In The Words of Jesus: A Gospel of the Sayings of Our Lord (Jossey-Bass, Feb.; reviewed in PW Dec. 3), author Phyllis Tickle strips Jesus of the context and the narrative surrounding his words, leaving only the "red-letter" text of the New Testament. The result, which Tickle calls "a sayings gospel," reveals startling things about this figure many people—including the author—thought they knew.

RBL: What do you gain by separating the words of Jesus from the rest of the Gospels?

Tickle: When you take away the narrative and the contextual pacing, you get power—rata-tat-tat. It is almost like being in front of a machine gun. The more subtle thing is that the reader has always had an intellectual overlay to the Gospels. You say, "I am reading Luke, so I am reading the gentile take on what Jesus said." But when you remove the author and the narrative, you realize the core is exposed much more cleanly.

RBL: What do you lose?

Tickle: We took the manuscript to a focus group at the Episcopal cathedral in Memphis and they had this period of anger and skepticism. Some of them admitted they didn't like him very much because he ceases to be the caring shepherd and he becomes something very dramatic. You lose the guru. And you lose any sense of the sweet child, holy, meek and mild. You lose the stereotypes. This man is God incarnate. It is as if Sinai is moving among us, speaking its own Torah with no Moses. It is Sinai on legs.

RBL: What did this process teach you about Jesus?
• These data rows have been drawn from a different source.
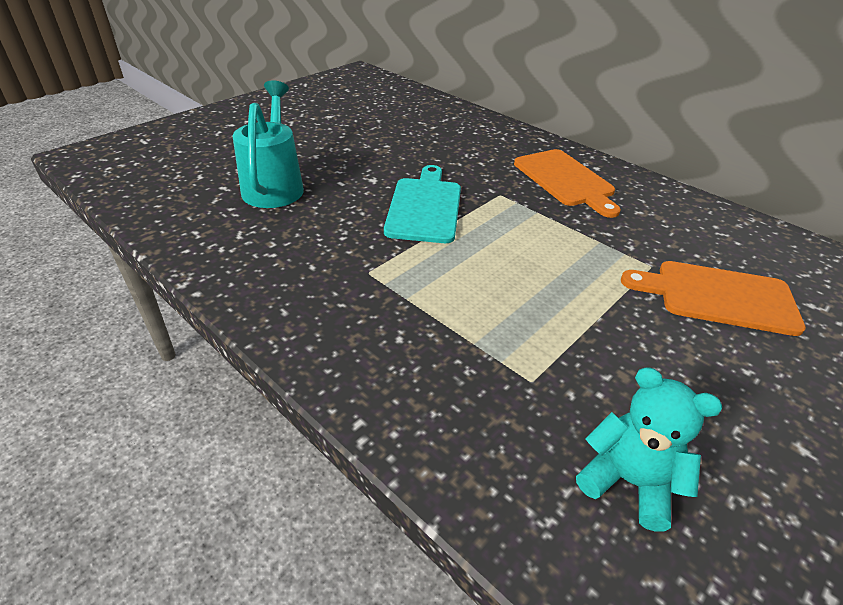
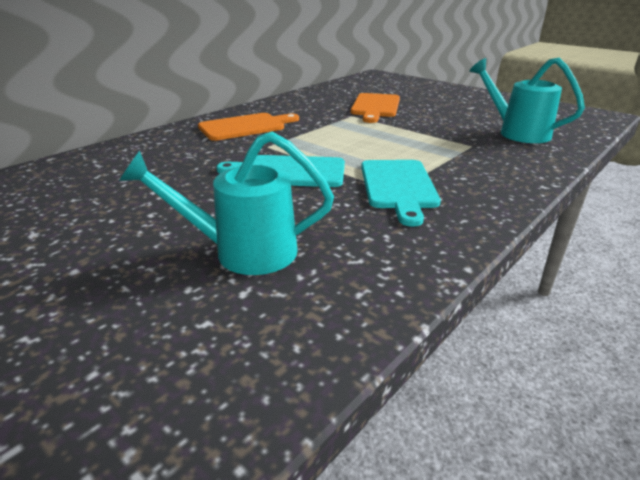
camera: 90 degrees left, 10 degrees down
(378, 276) = (398, 186): none -> turquoise cutting board
(628, 481) = (517, 132): turquoise teddy bear -> turquoise watering can

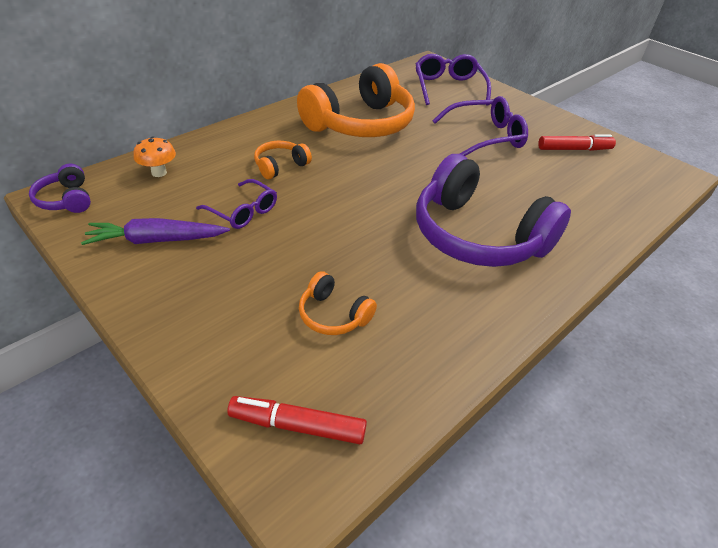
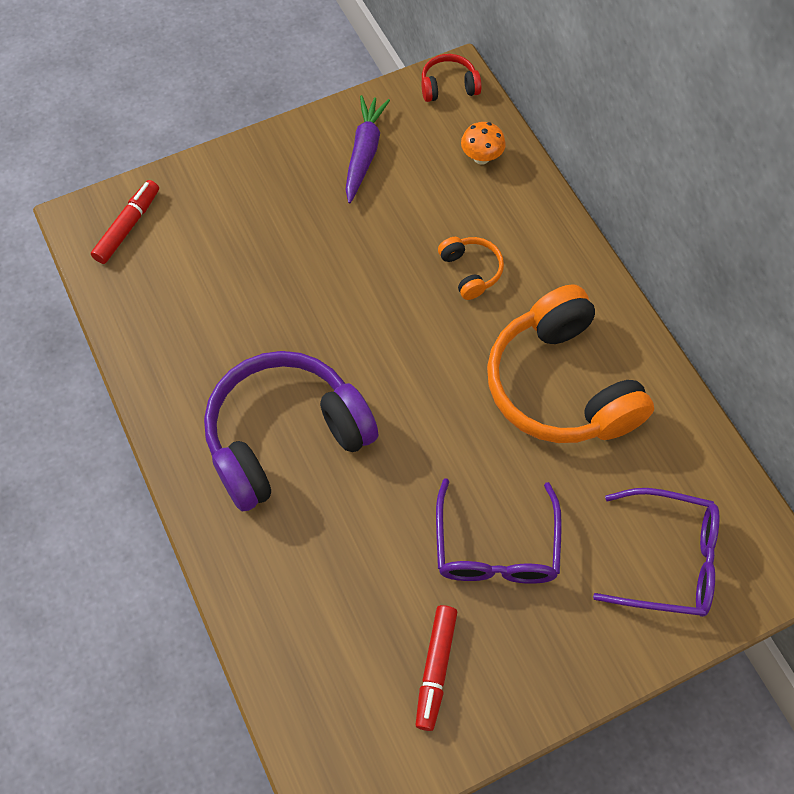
camera: 110 degrees right, 20 degrees up
(66, 199) = (448, 86): purple headphones -> red headphones
(243, 211) = (391, 224): purple glasses -> none
(333, 315) = (221, 272): orange headphones -> none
Tickle: I came to hear him first instead of visualizing him. One of the preconceptions we bring as Roman or Protestant Christians is that we visualize the divinity. Now there is no picture because the voice is so overwhelming that it shatters all the pictures. It also showed me his personality—that he is stark and, well, godly. He is not some wandering carpenter who went for a new job. What you've got is what probably made the children of Israel cringe.

RBL: How do you hope readers will use this book?

Tickle: I hope they will read it with some sense of amazement—and very slowly. It overwhelms you. You can be stripped naked of all the preconceptions and the conditions that you have come to the scriptures dressed in or anaesthetized in and meet here, stark naked, who and what your God is.